# Objective
Rewrite all of the entries below, putting "collected by" in place of every "collectors" and leaving everything else the same.

# Exercise input
-------------------------

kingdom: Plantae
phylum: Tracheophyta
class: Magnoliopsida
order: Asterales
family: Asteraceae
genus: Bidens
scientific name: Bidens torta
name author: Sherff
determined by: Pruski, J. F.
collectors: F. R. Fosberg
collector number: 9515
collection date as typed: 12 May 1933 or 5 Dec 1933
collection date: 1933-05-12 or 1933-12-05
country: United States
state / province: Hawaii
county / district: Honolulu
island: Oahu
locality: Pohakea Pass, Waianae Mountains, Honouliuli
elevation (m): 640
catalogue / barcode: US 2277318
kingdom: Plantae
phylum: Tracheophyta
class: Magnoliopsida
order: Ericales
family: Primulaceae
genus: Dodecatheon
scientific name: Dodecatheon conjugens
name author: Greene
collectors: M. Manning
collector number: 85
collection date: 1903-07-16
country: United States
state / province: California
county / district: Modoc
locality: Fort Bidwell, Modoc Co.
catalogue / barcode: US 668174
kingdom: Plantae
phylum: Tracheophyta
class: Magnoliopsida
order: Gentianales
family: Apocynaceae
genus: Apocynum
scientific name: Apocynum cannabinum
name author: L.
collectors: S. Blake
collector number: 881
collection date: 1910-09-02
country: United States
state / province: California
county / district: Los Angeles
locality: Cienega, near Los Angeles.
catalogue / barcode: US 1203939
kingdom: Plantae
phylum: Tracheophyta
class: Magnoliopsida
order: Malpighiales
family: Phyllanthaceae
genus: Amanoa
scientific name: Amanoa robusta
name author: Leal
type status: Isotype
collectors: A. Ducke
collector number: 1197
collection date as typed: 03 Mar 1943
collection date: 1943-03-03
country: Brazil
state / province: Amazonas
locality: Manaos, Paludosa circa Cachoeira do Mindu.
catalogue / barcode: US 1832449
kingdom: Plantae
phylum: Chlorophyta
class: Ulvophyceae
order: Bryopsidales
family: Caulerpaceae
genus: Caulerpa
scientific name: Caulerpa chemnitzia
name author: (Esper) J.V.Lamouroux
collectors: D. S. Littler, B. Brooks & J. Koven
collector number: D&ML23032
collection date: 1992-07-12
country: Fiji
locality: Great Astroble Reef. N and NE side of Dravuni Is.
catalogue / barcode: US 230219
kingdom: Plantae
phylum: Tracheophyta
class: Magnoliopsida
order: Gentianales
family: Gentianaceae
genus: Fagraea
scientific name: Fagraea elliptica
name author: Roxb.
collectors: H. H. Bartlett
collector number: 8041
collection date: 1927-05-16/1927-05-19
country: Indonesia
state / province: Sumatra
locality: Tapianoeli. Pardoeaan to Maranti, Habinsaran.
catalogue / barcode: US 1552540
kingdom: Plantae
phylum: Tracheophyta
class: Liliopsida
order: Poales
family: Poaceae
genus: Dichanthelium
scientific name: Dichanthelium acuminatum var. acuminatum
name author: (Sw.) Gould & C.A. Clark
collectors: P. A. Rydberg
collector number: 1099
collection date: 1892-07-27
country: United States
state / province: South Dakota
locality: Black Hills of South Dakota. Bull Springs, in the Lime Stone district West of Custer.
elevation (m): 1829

-------------------------

# Result of this exercise
kingdom: Plantae
phylum: Tracheophyta
class: Magnoliopsida
order: Asterales
family: Asteraceae
genus: Bidens
scientific name: Bidens torta
name author: Sherff
determined by: Pruski, J. F.
collected by: F. R. Fosberg
collector number: 9515
collection date as typed: 12 May 1933 or 5 Dec 1933
collection date: 1933-05-12 or 1933-12-05
country: United States
state / province: Hawaii
county / district: Honolulu
island: Oahu
locality: Pohakea Pass, Waianae Mountains, Honouliuli
elevation (m): 640
catalogue / barcode: US 2277318
kingdom: Plantae
phylum: Tracheophyta
class: Magnoliopsida
order: Ericales
family: Primulaceae
genus: Dodecatheon
scientific name: Dodecatheon conjugens
name author: Greene
collected by: M. Manning
collector number: 85
collection date: 1903-07-16
country: United States
state / province: California
county / district: Modoc
locality: Fort Bidwell, Modoc Co.
catalogue / barcode: US 668174
kingdom: Plantae
phylum: Tracheophyta
class: Magnoliopsida
order: Gentianales
family: Apocynaceae
genus: Apocynum
scientific name: Apocynum cannabinum
name author: L.
collected by: S. Blake
collector number: 881
collection date: 1910-09-02
country: United States
state / province: California
county / district: Los Angeles
locality: Cienega, near Los Angeles.
catalogue / barcode: US 1203939
kingdom: Plantae
phylum: Tracheophyta
class: Magnoliopsida
order: Malpighiales
family: Phyllanthaceae
genus: Amanoa
scientific name: Amanoa robusta
name author: Leal
type status: Isotype
collected by: A. Ducke
collector number: 1197
collection date as typed: 03 Mar 1943
collection date: 1943-03-03
country: Brazil
state / province: Amazonas
locality: Manaos, Paludosa circa Cachoeira do Mindu.
catalogue / barcode: US 1832449
kingdom: Plantae
phylum: Chlorophyta
class: Ulvophyceae
order: Bryopsidales
family: Caulerpaceae
genus: Caulerpa
scientific name: Caulerpa chemnitzia
name author: (Esper) J.V.Lamouroux
collected by: D. S. Littler, B. Brooks & J. Koven
collector number: D&ML23032
collection date: 1992-07-12
country: Fiji
locality: Great Astroble Reef. N and NE side of Dravuni Is.
catalogue / barcode: US 230219
kingdom: Plantae
phylum: Tracheophyta
class: Magnoliopsida
order: Gentianales
family: Gentianaceae
genus: Fagraea
scientific name: Fagraea elliptica
name author: Roxb.
collected by: H. H. Bartlett
collector number: 8041
collection date: 1927-05-16/1927-05-19
country: Indonesia
state / province: Sumatra
locality: Tapianoeli. Pardoeaan to Maranti, Habinsaran.
catalogue / barcode: US 1552540
kingdom: Plantae
phylum: Tracheophyta
class: Liliopsida
order: Poales
family: Poaceae
genus: Dichanthelium
scientific name: Dichanthelium acuminatum var. acuminatum
name author: (Sw.) Gould & C.A. Clark
collected by: P. A. Rydberg
collector number: 1099
collection date: 1892-07-27
country: United States
state / province: South Dakota
locality: Black Hills of South Dakota. Bull Springs, in the Lime Stone district West of Custer.
elevation (m): 1829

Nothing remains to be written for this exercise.